Data for this task START

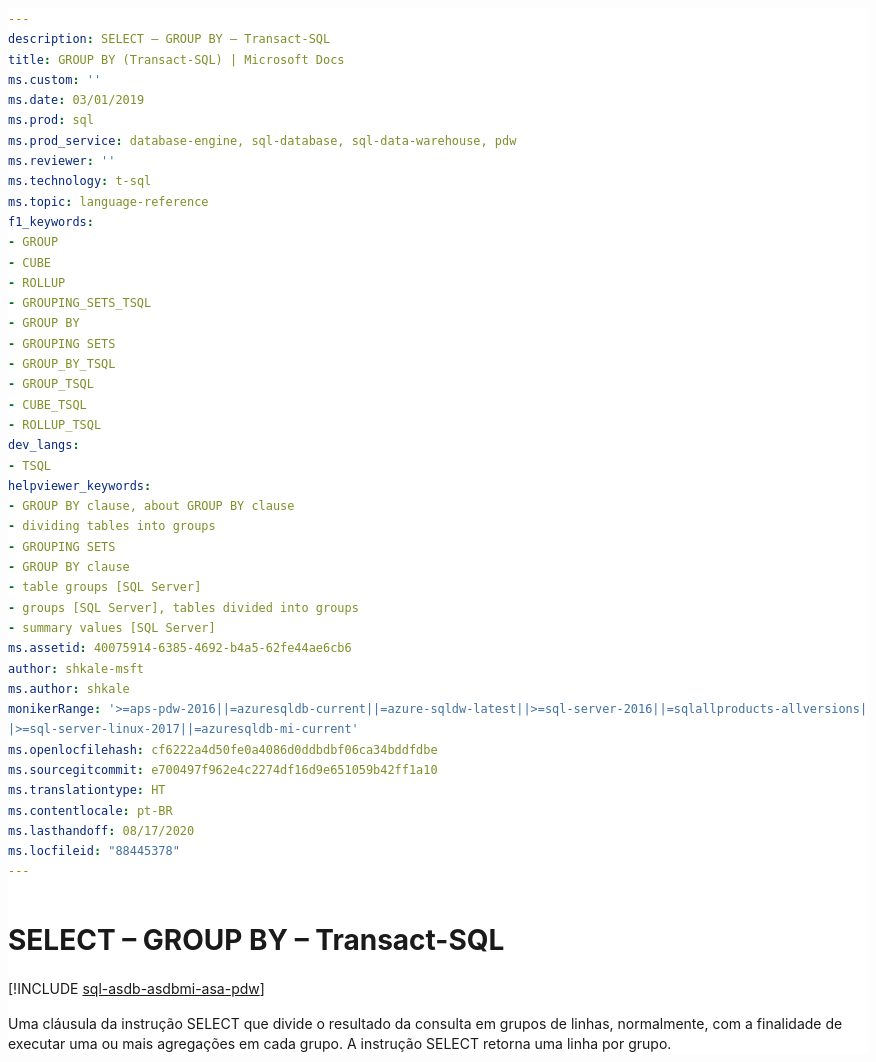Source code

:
 ```yaml
---
description: SELECT – GROUP BY – Transact-SQL
title: GROUP BY (Transact-SQL) | Microsoft Docs
ms.custom: ''
ms.date: 03/01/2019
ms.prod: sql
ms.prod_service: database-engine, sql-database, sql-data-warehouse, pdw
ms.reviewer: ''
ms.technology: t-sql
ms.topic: language-reference
f1_keywords:
- GROUP
- CUBE
- ROLLUP
- GROUPING_SETS_TSQL
- GROUP BY
- GROUPING SETS
- GROUP_BY_TSQL
- GROUP_TSQL
- CUBE_TSQL
- ROLLUP_TSQL
dev_langs:
- TSQL
helpviewer_keywords:
- GROUP BY clause, about GROUP BY clause
- dividing tables into groups
- GROUPING SETS
- GROUP BY clause
- table groups [SQL Server]
- groups [SQL Server], tables divided into groups
- summary values [SQL Server]
ms.assetid: 40075914-6385-4692-b4a5-62fe44ae6cb6
author: shkale-msft
ms.author: shkale
monikerRange: '>=aps-pdw-2016||=azuresqldb-current||=azure-sqldw-latest||>=sql-server-2016||=sqlallproducts-allversions||>=sql-server-linux-2017||=azuresqldb-mi-current'
ms.openlocfilehash: cf6222a4d50fe0a4086d0ddbdbf06ca34bddfdbe
ms.sourcegitcommit: e700497f962e4c2274df16d9e651059b42ff1a10
ms.translationtype: HT
ms.contentlocale: pt-BR
ms.lasthandoff: 08/17/2020
ms.locfileid: "88445378"
---
```

# <a name="select---group-by--transact-sql"></a>SELECT – GROUP BY – Transact-SQL
[!INCLUDE [sql-asdb-asdbmi-asa-pdw](../../includes/applies-to-version/sql-asdb-asdbmi-asa-pdw.md)]

Uma cláusula da instrução SELECT que divide o resultado da consulta em grupos de linhas, normalmente, com a finalidade de executar uma ou mais agregações em cada grupo. A instrução SELECT retorna uma linha por grupo.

Data for this task END

- **Task item**: Reproduce each line of the material in which the string "Transact" occurs.

- **Answer below**:
description: SELECT – GROUP BY – Transact-SQL
title: GROUP BY (Transact-SQL) | Microsoft Docs
# <a name="select---group-by--transact-sql"></a>SELECT – GROUP BY – Transact-SQL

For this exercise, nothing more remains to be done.